In the bottom of the closet, he found a polished chest of rich dark wood. Carefully, Jesse dragged it out. About a foot tall, and a foot by two across the top.

Locked, but this one he managed to get open without much trouble or much visible trace. He raised the lid, wondering what he'd find.

At first all he saw was a considerable amount of bright-hued silky fabric much like the blankets in the living room. He reached in, found something solid, and pulled it out. The silk hiding it reminded him of water, shimmery blue and green and grey. Carefully, he unwrapped it, found a cup, shaped like a wide-mouthed wine-glass but made of some silvery metal, engraved around the outside with fish and wave-patterns and swans. It was so clean it caught the sunlight and gave the brief illusion that it actually held the golden light like water. He didn't touch it, kept the silk between it and his hands, but even that made his skin tingle intensely.

Feeling something akin to awe, somehow sure that he'd found something very old and special, he returned the cup to its place, and reached for something else.

Concealed by silver-grey and ice-blue and pale gold was a knife like nothing he'd ever seen, the blade something like eight inches long, the hilt wrapped in gold wire and set with a clear red stone on each side. Utterly unable to resist, he lifted it from the silk—the tingling grew stronger—and slid it free of the ornate metal sheath. The blade was shining-bright, he could see himself in it, and looked deadly sharp.

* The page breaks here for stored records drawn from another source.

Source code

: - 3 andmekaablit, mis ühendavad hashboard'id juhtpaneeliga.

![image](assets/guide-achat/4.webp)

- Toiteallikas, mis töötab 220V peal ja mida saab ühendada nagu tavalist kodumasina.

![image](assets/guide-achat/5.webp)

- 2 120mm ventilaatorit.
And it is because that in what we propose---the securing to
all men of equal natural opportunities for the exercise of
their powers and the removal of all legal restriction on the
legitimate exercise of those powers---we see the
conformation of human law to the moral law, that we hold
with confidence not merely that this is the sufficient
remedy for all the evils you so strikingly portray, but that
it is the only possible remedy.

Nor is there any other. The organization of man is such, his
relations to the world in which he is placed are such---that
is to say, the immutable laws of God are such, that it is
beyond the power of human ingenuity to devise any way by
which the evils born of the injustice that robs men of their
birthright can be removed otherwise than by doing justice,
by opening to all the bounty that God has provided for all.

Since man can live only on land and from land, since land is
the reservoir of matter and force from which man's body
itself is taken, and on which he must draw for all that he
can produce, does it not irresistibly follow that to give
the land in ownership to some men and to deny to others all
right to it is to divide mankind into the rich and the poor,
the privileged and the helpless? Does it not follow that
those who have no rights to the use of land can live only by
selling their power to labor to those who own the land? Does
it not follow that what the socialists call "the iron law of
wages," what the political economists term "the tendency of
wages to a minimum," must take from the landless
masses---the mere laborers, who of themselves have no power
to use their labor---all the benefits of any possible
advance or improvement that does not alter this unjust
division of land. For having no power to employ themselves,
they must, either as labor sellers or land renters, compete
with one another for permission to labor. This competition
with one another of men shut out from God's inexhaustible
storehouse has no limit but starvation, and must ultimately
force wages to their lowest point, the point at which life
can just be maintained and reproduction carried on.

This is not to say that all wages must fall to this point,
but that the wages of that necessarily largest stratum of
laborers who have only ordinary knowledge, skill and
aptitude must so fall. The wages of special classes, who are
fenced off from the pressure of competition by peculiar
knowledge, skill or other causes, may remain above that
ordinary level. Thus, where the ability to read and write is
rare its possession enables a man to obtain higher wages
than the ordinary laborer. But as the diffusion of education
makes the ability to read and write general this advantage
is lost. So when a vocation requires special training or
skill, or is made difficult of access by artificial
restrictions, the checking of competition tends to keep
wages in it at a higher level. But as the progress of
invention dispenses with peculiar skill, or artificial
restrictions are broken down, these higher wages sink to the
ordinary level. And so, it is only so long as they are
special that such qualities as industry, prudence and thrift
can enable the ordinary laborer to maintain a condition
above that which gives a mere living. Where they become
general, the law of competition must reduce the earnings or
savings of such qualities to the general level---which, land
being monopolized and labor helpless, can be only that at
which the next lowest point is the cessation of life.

That prickling was getting worse, fast. It escalated sharply, felt like someone lashed him squarely across his shoulder blades; he dropped the knife with a half-strangled cry, and the sensation eased. Without touching it directly again, he re-sheathed it, wrapped it and returned it to the chest, then put the chest back in its place. He hadn't been down to Deanna's room, but that was definitely enough prowling. The skin of his hands felt hot and tight, the muscles of his arms and upper back throbbed a little, and there was a pressure behind his eyes that felt like the beginnings of a headache.

Snooping around here was dangerous. Things bit back.

Still, he definitely had a lot to think about.